**Problem description**
Would you please copy the part of the material below that opens with the line containing "DATE RECEIVED |" and closes with the line containing "This information is"? Copy it exactly, and only it.

**Information supplied**
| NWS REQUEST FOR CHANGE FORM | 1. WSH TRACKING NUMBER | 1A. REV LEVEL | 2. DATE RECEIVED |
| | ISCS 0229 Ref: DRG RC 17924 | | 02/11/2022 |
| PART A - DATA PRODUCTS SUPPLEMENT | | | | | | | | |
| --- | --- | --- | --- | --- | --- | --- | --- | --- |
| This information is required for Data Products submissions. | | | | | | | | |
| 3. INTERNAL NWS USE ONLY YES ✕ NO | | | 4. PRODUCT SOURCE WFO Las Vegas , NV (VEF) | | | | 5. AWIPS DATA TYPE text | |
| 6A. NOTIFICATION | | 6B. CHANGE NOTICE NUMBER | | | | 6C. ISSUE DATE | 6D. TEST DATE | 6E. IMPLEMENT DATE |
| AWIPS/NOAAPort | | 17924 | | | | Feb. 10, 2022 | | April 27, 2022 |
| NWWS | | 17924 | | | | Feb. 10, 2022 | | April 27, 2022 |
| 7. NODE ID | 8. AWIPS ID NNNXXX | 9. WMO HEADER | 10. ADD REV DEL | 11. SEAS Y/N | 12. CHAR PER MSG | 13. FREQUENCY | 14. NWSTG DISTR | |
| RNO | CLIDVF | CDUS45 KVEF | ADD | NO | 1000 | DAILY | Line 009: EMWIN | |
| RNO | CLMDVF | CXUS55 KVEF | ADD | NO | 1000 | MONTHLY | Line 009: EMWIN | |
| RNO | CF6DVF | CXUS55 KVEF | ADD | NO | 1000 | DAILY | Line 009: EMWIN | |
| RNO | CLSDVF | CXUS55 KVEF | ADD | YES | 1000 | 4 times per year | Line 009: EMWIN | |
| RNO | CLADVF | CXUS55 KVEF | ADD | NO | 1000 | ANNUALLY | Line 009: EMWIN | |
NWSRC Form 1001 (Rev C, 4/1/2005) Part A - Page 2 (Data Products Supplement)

---

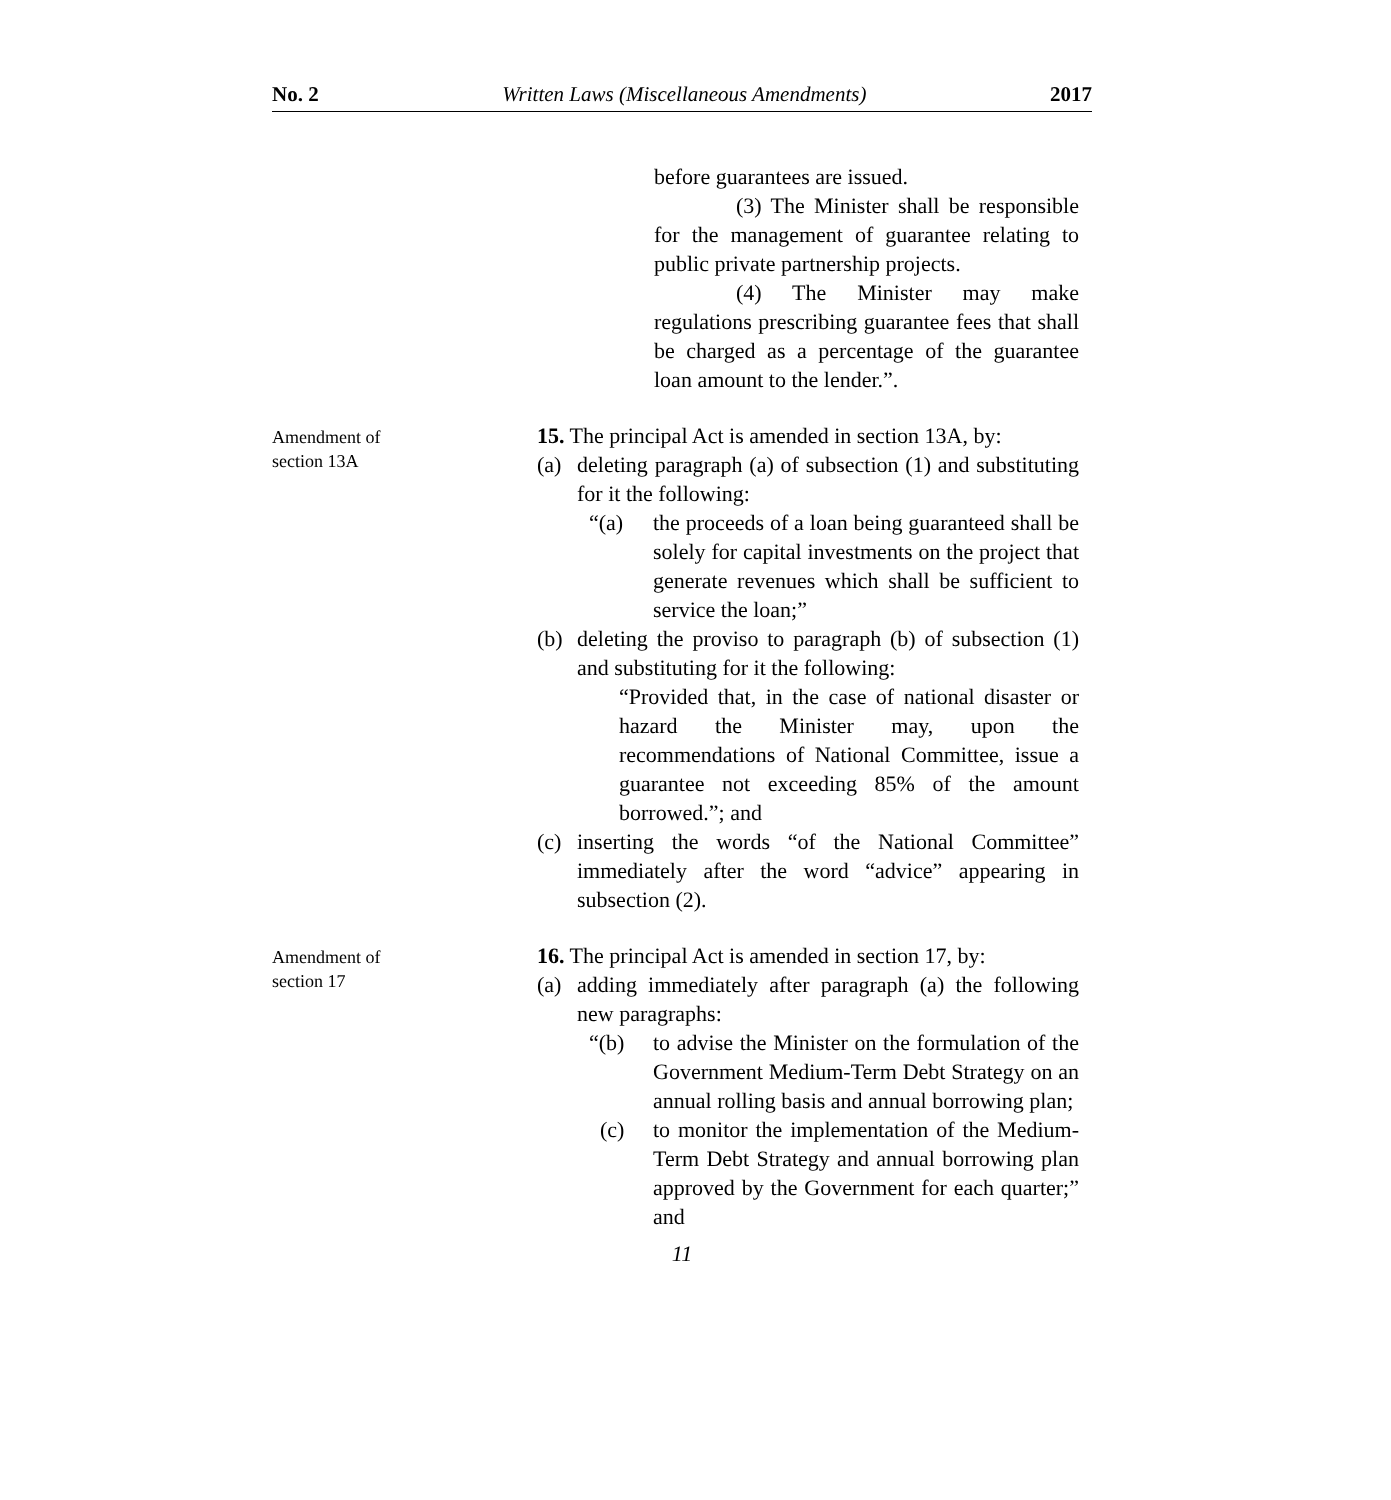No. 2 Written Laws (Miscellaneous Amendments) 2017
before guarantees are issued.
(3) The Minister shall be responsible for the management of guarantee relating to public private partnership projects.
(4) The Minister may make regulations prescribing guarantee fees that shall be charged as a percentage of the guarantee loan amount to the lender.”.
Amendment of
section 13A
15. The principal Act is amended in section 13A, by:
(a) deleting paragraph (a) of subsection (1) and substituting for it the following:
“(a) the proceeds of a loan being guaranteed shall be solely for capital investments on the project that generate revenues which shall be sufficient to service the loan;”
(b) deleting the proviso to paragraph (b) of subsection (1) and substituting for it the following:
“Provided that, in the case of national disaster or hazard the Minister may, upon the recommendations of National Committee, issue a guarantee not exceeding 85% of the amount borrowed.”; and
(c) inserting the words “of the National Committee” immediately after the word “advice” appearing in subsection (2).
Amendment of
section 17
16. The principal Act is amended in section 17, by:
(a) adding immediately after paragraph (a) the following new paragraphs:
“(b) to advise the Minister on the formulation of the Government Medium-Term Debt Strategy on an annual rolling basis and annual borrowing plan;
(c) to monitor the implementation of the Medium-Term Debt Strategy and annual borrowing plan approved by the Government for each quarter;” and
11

--

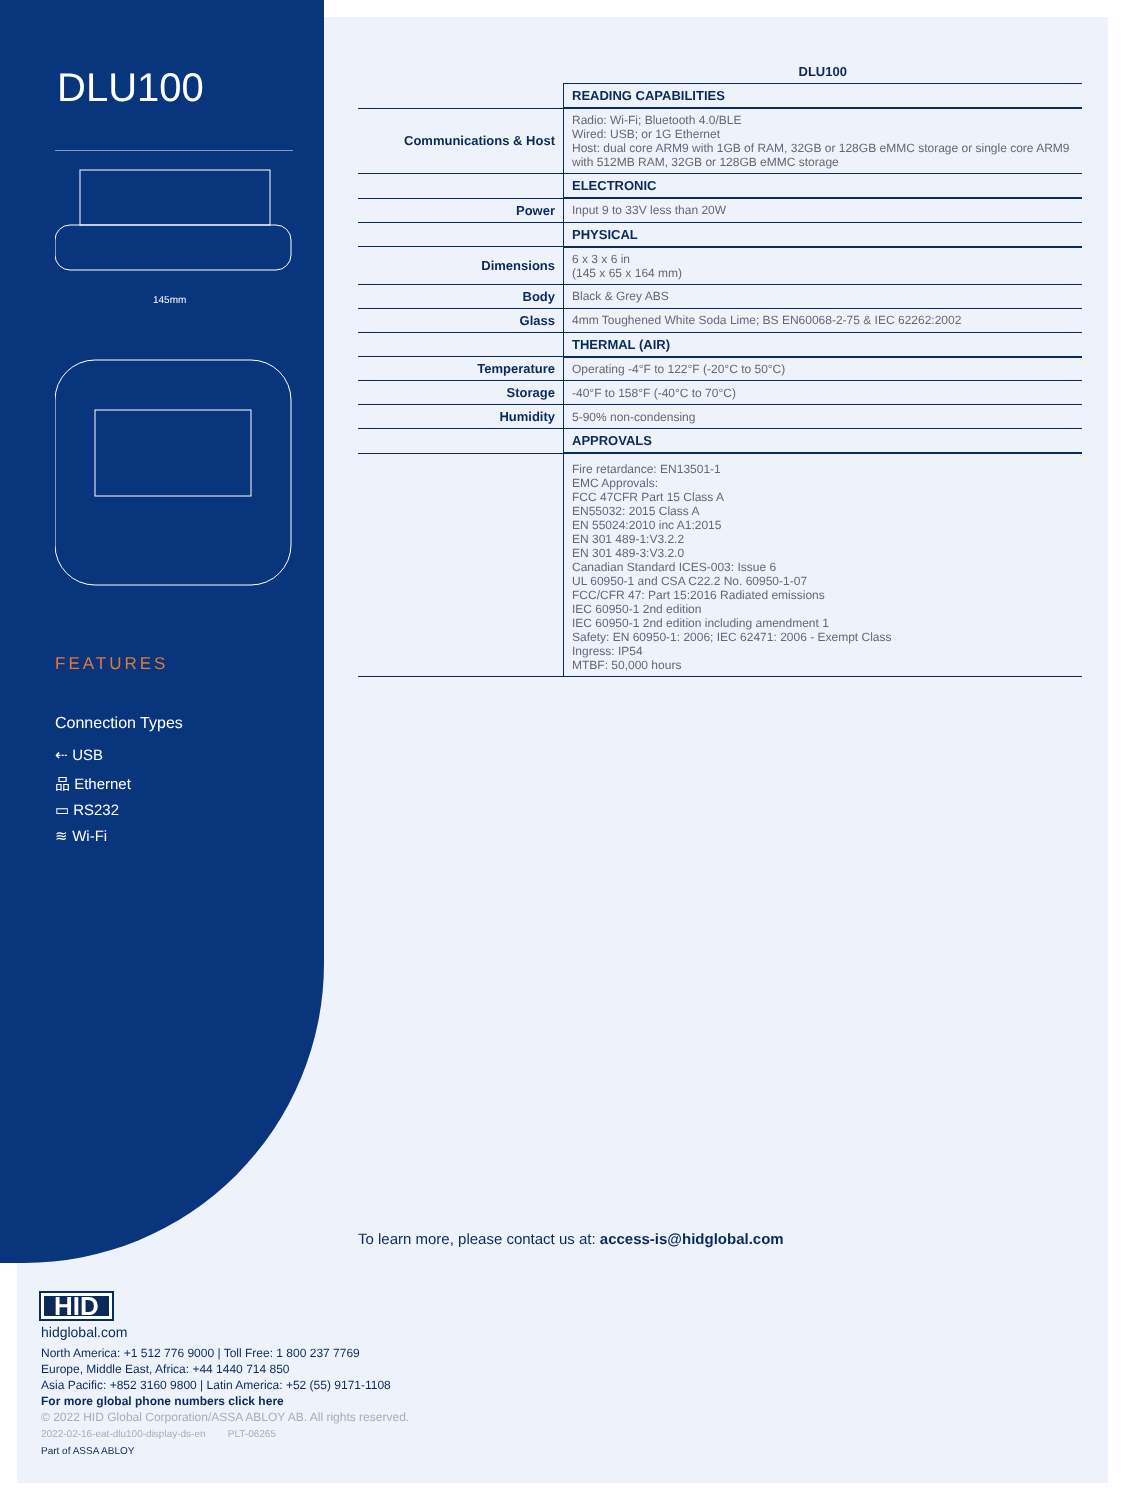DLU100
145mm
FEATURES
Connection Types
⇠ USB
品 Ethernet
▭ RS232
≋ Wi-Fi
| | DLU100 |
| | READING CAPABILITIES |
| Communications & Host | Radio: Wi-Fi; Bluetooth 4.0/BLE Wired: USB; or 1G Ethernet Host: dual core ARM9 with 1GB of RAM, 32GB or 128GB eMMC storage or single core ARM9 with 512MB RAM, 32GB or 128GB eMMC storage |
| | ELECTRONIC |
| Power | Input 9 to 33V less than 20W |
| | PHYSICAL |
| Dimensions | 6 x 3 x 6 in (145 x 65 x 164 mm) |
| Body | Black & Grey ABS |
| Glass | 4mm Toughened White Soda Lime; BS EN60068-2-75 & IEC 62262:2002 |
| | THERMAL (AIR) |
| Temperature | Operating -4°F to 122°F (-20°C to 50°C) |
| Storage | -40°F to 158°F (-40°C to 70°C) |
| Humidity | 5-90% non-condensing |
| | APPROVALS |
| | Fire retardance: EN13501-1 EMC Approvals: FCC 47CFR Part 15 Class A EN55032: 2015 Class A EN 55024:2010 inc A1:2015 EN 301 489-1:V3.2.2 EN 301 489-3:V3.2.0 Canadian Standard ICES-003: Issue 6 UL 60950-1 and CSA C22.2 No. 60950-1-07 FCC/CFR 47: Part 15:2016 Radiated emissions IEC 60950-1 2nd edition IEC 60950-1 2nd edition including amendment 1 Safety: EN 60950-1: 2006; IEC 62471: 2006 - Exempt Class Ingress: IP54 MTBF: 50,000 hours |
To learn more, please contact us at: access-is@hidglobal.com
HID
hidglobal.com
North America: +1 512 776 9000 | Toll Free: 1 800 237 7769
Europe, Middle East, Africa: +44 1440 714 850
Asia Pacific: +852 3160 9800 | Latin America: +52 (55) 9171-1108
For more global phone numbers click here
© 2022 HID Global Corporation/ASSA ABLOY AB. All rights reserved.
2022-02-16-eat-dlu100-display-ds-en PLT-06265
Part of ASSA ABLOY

**Task output**
| NWS REQUEST FOR CHANGE FORM | 1. WSH TRACKING NUMBER | 1A. REV LEVEL | 2. DATE RECEIVED |
| | ISCS 0229 Ref: DRG RC 17924 | | 02/11/2022 |
| PART A - DATA PRODUCTS SUPPLEMENT | | | | | | | | |
| --- | --- | --- | --- | --- | --- | --- | --- | --- |
| This information is required for Data Products submissions. | | | | | | | | |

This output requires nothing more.